On 05/31/2011 06:38 AM, Jakub Jelinek wrote:
Aldy was just too excited about working on memory model I think :-)
I've been looking at this, and I propose we go this way :
http://gcc.gnu.org/wiki/Atomic/GCCMM/CodeGen
Please feel free to criticize, comment on, or ask for
clarification. I usually miss something I meant to get across.
I think the addition of new __sync_* builtins for the different models
is preferrable and would be generally more usable even for other users than
C++ atomics. On some targets any atomic insn will act as a full barrier,
while on others it could generate different insns or code sequences that
way. For OpenMP atomics having a none (in addition to full/acq/rel)

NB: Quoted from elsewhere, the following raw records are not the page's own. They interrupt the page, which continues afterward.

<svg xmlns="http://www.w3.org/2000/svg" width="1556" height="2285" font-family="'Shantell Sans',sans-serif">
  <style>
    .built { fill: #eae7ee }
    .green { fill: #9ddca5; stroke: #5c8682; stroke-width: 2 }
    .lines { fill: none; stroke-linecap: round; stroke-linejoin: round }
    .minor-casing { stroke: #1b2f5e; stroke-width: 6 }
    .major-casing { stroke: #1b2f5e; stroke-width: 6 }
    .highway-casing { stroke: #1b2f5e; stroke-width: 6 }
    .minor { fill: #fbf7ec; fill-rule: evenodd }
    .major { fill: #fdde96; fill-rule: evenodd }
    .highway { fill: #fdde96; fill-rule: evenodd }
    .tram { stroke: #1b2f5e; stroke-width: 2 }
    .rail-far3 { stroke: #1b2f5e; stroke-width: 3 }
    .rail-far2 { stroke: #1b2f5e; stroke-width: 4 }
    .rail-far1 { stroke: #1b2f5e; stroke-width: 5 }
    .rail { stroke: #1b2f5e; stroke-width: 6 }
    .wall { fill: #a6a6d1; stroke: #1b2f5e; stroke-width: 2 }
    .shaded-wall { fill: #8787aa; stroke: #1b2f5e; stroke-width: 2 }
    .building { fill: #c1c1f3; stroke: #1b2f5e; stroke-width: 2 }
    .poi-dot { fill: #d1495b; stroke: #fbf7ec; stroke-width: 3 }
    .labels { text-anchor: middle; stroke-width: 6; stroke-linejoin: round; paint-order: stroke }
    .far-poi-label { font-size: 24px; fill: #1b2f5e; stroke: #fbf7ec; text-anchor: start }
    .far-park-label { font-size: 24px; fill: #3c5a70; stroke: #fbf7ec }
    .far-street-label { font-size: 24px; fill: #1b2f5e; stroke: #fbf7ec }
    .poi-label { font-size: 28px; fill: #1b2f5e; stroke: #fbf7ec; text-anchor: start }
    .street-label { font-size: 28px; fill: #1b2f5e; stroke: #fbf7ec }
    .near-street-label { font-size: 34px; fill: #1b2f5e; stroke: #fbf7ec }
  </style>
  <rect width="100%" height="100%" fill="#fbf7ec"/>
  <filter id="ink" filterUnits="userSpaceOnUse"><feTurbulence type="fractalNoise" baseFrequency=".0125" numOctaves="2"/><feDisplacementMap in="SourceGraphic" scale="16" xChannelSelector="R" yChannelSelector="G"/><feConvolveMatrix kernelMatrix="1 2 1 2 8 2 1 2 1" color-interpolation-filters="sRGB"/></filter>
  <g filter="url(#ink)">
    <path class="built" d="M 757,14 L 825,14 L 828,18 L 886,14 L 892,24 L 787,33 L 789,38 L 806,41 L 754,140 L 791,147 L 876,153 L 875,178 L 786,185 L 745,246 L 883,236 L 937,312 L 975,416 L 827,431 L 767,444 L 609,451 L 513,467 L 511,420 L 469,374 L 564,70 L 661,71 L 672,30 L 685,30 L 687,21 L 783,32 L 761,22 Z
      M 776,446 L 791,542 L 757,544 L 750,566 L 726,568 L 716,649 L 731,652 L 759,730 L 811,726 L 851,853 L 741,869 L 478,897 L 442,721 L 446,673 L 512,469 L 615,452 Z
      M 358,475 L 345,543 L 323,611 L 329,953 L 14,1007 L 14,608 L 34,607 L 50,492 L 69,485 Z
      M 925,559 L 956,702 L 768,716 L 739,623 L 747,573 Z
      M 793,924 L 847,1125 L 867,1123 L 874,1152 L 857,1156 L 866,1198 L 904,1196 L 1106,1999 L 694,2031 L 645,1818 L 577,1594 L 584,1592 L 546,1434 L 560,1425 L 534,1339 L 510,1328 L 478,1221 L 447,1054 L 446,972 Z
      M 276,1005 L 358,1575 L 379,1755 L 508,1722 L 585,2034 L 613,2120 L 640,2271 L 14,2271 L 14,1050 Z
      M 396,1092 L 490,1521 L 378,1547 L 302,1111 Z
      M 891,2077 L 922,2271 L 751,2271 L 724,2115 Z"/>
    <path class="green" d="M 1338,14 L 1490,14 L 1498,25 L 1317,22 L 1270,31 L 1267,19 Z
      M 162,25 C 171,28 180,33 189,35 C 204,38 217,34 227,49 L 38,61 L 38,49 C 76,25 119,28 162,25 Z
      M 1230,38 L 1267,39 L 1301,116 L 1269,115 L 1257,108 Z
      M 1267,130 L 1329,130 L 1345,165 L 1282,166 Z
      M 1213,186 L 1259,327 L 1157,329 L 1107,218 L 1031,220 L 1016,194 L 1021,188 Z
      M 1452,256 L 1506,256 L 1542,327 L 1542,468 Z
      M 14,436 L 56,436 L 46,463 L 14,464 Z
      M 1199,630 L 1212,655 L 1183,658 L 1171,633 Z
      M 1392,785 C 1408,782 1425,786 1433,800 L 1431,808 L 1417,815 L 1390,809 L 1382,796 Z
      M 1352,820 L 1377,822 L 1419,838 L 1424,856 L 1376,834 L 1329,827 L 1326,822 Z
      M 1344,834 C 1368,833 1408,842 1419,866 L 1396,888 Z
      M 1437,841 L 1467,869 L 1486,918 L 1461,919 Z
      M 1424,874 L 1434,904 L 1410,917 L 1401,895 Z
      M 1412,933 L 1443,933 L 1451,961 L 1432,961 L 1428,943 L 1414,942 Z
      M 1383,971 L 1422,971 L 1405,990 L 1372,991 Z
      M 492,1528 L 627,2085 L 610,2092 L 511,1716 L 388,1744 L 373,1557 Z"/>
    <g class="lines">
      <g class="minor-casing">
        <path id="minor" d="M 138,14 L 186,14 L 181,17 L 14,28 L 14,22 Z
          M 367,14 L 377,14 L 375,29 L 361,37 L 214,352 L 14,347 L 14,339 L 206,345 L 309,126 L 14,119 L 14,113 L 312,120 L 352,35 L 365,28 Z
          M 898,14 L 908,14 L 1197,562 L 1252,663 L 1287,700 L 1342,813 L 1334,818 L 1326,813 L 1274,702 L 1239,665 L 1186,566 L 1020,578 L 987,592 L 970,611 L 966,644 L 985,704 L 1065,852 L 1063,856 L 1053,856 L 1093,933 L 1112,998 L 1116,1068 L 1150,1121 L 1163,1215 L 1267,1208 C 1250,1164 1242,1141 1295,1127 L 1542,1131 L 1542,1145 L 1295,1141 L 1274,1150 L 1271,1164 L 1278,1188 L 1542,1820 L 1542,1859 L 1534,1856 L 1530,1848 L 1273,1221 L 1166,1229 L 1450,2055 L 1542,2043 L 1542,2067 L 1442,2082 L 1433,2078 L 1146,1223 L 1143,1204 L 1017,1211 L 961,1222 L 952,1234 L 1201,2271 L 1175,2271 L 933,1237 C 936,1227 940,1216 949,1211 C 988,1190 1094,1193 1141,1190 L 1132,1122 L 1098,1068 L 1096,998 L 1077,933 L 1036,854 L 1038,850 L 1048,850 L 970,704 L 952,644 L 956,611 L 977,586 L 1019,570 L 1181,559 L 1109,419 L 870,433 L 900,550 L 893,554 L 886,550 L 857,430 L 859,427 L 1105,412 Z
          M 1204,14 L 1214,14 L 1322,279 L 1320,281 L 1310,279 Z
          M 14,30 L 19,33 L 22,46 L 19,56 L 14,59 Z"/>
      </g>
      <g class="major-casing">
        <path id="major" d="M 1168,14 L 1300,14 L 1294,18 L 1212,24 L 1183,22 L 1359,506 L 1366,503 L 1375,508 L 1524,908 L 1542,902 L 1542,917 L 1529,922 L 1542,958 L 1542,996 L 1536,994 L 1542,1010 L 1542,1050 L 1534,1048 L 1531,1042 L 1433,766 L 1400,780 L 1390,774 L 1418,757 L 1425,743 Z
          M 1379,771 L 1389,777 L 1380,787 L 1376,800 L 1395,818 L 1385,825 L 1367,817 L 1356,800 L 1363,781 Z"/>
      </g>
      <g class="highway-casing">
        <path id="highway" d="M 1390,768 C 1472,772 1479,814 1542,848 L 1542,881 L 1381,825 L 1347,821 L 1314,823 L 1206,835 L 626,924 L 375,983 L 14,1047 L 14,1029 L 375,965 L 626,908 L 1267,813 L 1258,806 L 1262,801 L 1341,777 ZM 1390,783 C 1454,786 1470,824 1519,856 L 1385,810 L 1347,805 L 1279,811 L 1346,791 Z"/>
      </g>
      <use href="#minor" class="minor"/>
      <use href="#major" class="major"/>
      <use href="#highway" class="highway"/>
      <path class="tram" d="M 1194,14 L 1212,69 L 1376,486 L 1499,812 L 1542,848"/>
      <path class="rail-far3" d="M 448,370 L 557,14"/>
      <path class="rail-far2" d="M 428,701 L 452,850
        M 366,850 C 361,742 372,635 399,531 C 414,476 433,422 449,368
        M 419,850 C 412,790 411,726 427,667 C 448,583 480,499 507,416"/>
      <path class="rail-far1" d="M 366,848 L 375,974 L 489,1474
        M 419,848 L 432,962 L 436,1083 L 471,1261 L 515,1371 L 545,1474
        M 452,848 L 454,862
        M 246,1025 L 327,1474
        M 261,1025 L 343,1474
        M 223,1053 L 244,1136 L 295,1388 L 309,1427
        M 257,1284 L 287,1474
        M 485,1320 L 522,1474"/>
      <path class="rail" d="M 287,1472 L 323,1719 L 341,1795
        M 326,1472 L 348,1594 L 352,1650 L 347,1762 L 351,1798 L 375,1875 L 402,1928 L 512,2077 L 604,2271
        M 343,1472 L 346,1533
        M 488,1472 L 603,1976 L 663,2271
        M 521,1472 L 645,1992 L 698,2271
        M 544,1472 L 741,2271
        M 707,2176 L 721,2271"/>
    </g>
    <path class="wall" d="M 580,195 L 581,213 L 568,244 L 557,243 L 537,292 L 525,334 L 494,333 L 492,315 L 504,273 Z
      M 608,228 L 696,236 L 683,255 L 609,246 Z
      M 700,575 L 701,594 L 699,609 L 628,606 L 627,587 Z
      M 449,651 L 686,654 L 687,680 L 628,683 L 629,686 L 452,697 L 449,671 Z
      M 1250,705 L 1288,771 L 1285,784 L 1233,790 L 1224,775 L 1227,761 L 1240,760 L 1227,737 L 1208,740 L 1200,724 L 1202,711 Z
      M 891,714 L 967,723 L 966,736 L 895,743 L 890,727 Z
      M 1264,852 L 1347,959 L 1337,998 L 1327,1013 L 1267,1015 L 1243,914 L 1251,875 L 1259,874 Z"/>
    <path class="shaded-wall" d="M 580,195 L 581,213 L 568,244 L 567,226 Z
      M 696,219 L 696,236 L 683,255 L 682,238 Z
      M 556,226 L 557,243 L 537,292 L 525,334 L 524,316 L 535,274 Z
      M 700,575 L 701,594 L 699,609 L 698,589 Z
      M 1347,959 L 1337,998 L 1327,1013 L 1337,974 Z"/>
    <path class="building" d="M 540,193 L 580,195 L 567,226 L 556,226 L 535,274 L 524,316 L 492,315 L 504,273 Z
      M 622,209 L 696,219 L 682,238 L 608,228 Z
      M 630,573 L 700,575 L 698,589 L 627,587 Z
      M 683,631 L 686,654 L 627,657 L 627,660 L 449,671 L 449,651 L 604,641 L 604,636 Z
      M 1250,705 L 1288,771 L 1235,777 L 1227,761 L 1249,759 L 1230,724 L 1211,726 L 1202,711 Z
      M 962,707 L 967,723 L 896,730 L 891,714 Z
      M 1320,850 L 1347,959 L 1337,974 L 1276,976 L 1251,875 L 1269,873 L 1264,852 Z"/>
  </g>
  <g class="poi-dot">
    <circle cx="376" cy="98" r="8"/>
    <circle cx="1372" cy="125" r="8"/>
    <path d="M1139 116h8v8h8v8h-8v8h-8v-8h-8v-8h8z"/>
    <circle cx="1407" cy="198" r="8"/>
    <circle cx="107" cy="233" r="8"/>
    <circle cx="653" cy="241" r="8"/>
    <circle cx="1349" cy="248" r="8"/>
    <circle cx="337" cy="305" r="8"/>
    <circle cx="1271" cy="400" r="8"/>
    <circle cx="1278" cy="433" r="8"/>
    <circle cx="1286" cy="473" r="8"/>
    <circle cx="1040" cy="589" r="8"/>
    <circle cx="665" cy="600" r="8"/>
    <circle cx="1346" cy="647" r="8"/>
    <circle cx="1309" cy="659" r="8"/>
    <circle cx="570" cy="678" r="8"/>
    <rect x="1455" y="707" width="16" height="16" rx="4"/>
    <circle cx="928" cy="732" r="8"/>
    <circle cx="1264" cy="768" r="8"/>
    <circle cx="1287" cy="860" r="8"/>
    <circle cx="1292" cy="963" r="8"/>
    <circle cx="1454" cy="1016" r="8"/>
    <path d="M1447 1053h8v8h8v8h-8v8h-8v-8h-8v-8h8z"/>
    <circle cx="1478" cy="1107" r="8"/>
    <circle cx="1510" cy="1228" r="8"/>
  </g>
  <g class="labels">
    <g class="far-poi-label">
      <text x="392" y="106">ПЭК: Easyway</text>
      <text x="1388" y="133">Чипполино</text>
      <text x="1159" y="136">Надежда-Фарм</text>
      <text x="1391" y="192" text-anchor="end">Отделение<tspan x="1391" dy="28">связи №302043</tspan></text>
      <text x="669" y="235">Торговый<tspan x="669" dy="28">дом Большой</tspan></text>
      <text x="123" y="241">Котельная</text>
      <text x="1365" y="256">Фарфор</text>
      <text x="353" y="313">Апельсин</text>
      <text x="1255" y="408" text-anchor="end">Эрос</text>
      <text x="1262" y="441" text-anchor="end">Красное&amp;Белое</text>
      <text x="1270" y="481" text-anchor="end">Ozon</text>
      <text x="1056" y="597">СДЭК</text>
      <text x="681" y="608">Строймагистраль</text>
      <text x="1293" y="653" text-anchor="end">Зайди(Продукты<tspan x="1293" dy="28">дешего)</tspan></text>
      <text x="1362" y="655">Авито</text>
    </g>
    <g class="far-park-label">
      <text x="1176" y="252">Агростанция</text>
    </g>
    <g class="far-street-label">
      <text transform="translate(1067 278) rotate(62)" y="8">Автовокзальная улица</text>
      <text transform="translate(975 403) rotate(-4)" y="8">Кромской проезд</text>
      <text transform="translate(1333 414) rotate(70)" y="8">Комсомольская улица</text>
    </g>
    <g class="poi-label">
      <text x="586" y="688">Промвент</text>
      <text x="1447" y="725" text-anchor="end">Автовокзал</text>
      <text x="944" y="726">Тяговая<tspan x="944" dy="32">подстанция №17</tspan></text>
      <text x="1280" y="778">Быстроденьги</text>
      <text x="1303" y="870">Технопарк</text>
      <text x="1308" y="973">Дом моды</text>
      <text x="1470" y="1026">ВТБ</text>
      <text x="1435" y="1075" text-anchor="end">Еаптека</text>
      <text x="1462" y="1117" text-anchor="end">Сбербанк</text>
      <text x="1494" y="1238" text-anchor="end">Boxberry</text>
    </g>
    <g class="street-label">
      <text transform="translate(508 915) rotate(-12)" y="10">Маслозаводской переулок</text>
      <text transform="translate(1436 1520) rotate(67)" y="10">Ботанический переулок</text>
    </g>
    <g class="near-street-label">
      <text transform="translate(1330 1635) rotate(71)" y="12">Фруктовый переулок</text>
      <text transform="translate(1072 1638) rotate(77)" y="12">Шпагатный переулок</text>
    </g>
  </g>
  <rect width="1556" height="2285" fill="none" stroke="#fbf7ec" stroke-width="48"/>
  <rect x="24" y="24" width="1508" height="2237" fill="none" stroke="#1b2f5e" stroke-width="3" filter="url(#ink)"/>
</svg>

would be useful, I think #pragma omp atomic doesn't impose any ordering
on memory accesses other than the memory being atomically
read/written/changed. Haven't read the C++0x standard in detail why
it has 6 memory order modes instead of just 4, but if really 6 are needed
(even for 4 probably), having new builtins with just one constant extra
argument which says the memory ordering mode would be best.
I'm not sure if you are agreeing or not, or how much :-)
There is still only the basics of relaxed, consume, release/acquire, and
seq-cst. so there are 4 modes. C++ gives you two more by separating
release and acquire for loads and stores, loads using 'acquire' mode,
stores using 'release'. I guess It allows for a slightly finer control
over instructions that can be loads and/or stores. It looks like the
optimal powerpc sequence for cmpxchg is slightly more efficient when its
just an acquire or just a release rather than an acquire/release for
instance. (and all 3 sequences are slightly different)
The table is more or less complete... ie, a store cant have an
'acquire' mode... and I presume that a consumer which doesn't break
release-acquire down into component parts would use that 'release'
version of the store as 'release/acquire' mode.
I presume a single builtin with a parameter is the most efficient way to
build them, but thats just an implementation detail. Presumable you have
each builtin in the table with each of those possible modes as a valid
parameter. The one thing I would care about is i would like to see the
relaxed version be 'just an insn' rather than a builtin, if thats
possible... My understanding is that relaxed (as far as C++) has no
synchronization at all, so therefore you can treat it like a normal
operation as far as optimization. That seems the same for openMP. Its
just thats its atomic operation. So it would be preferable if we can
avoid a builtin in the optimizers for that. Thats why I left it out of
the table. If all the atomic operations are already builtins, well,
then I guess it doesn't matter :-P
It would be nice to say something like emit_atomic_fetch_add
(memory_order) and if its relaxed, emit the atomic fetch_add insn (or
builtin if thats what it is), and if its something else, emit the
appropriate builtin. That would make bits/libstdc++v2/atomic_2.h even
easier too
I think maybe we are more or less saying the same thing? :-)
Andrew